Immersing ourselves in Nature is good for us in ways that science can actually
measure. In the late 1990s, Frances Kuo, director of the University of Illinois
Landscape and Human Health Laboratory, measured two groups within the same
massive housing development. One group could see a courtyard with trees, grass,
and flowers out their windows. The other saw parking lots and basketball
courts. The former group performed better on many standardized tests[2]. Nor were
these findings alone.
Gary Snyder has observed that the spirit of place is the total of all the energy fields
present in a place. Those of rocks and water, soil and air, plants, animals, fungi,
people the whole ensemble. I think he has it about right.
In the natural world we are immersed within a energetically richer environment than
in artificially simplified environments. We evolved in these fields, and our DNA
carries a probable awareness of them over a billion years of development. Of course
we can choose to deaden our awareness, and the modern Western world does an
excellent job in doing so. But deadening our awareness of other senses is certainly
a loss, and so is this. Perhaps this is why we are now discovering that the health
benefits of being in Nature are not trivial and can be measured.

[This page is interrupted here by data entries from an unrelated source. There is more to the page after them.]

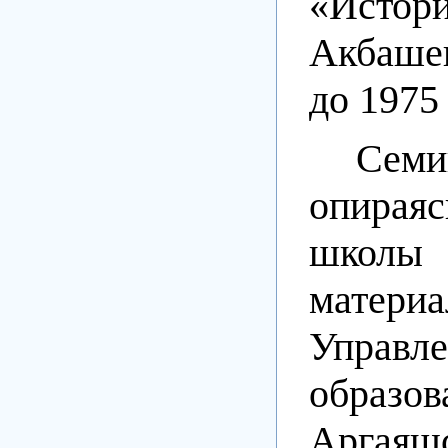
«Истор
Акбаше
до 1975
Семи
опирая
школы
матери
Управл
образов
Аргаяш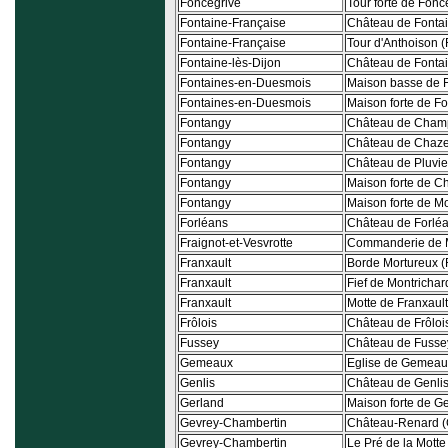
Foncegrive
Tour forte de Fonc
Fontaine-Française
Château de Fonta
Fontaine-Française
Tour d'Anthoison 
Fontaine-lès-Dijon
Château de Fontai
Fontaines-en-Duesmois
Maison basse de 
Fontaines-en-Duesmois
Maison forte de F
Fontangy
Château de Cham
Fontangy
Château de Chazel
Fontangy
Château de Pluvie
Fontangy
Maison forte de Ch
Fontangy
Maison forte de M
Forléans
Château de Forlé
Fraignot-et-Vesvrotte
Commanderie de 
Franxault
Borde Mortureux (
Franxault
Fief de Montrichar
Franxault
Motte de Franxault
Frôlois
Château de Frôloi
Fussey
Château de Fusse
Gemeaux
Eglise de Gemeau
Genlis
Château de Genli
Gerland
Maison forte de G
Gevrey-Chambertin
Château-Renard (
Gevrey-Chambertin
Le Pré de la Mott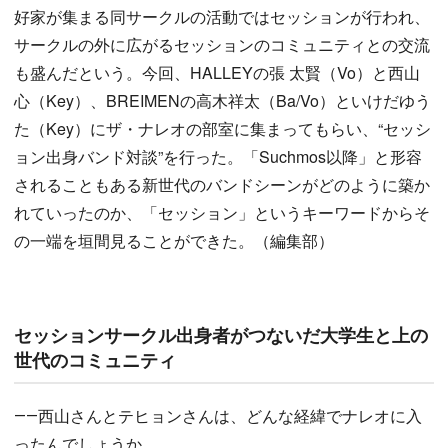
好家が集まる同サークルの活動ではセッションが行われ、
サークルの外に広がるセッションのコミュニティとの交流
も盛んだという。今回、HALLEYの張 太賢（Vo）と西山
心（Key）、BREIMENの高木祥太（Ba/Vo）といけだゆう
た（Key）にザ・ナレオの部室に集まってもらい、“セッシ
ョン出身バンド対談”を行った。「Suchmos以降」と形容
されることもある新世代のバンドシーンがどのように築か
れていったのか、「セッション」というキーワードからそ
の一端を垣間見ることができた。（編集部）
セッションサークル出身者がつないだ大学生と上の
世代のコミュニティ
――西山さんとテヒョンさんは、どんな経緯でナレオに入
ったんでしょうか。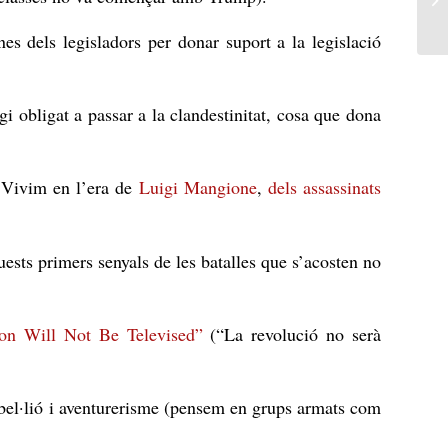
s dels legisladors per donar suport a la legislació
gi obligat a passar a la clandestinitat, cosa que dona
. Vivim en l’era de
Luigi Mangione
,
dels assassinats
aquests primers senyals de les batalles que s’acosten no
on Will Not Be Televised
”
(“La revolució no serà
rebel·lió i aventurerisme (pensem en grups armats com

Many non-Western healing traditions know these fields are influenced by our minds
and so use them plus focused attention to help others who are sick or injured. In
the United States the best known approach using this awareness is Dorothea HoverKramers work.[3]

[1] Roger Highfield, Did You See the Gorilla? www.telegraph.co.uk, May
2004, http://www.telegraph.co.uk/scienceandtechnology/science/sciencenews/3
322642/Did-you-see-the-gorilla.html
[2] The science suggests access to nature is essential to human health, Lab Spaces,
Feb
17,
2009.
http://www.labspaces.net/95646/The_science_suggests_access_to_nature_is_esse
ntial_to_human_health
[3] Dorothea Hover-Kramer, Healing Touch: Essential Energy Medicine for Yourself
and Others, (Boulder, CO: Sounds True, Inc., 2011).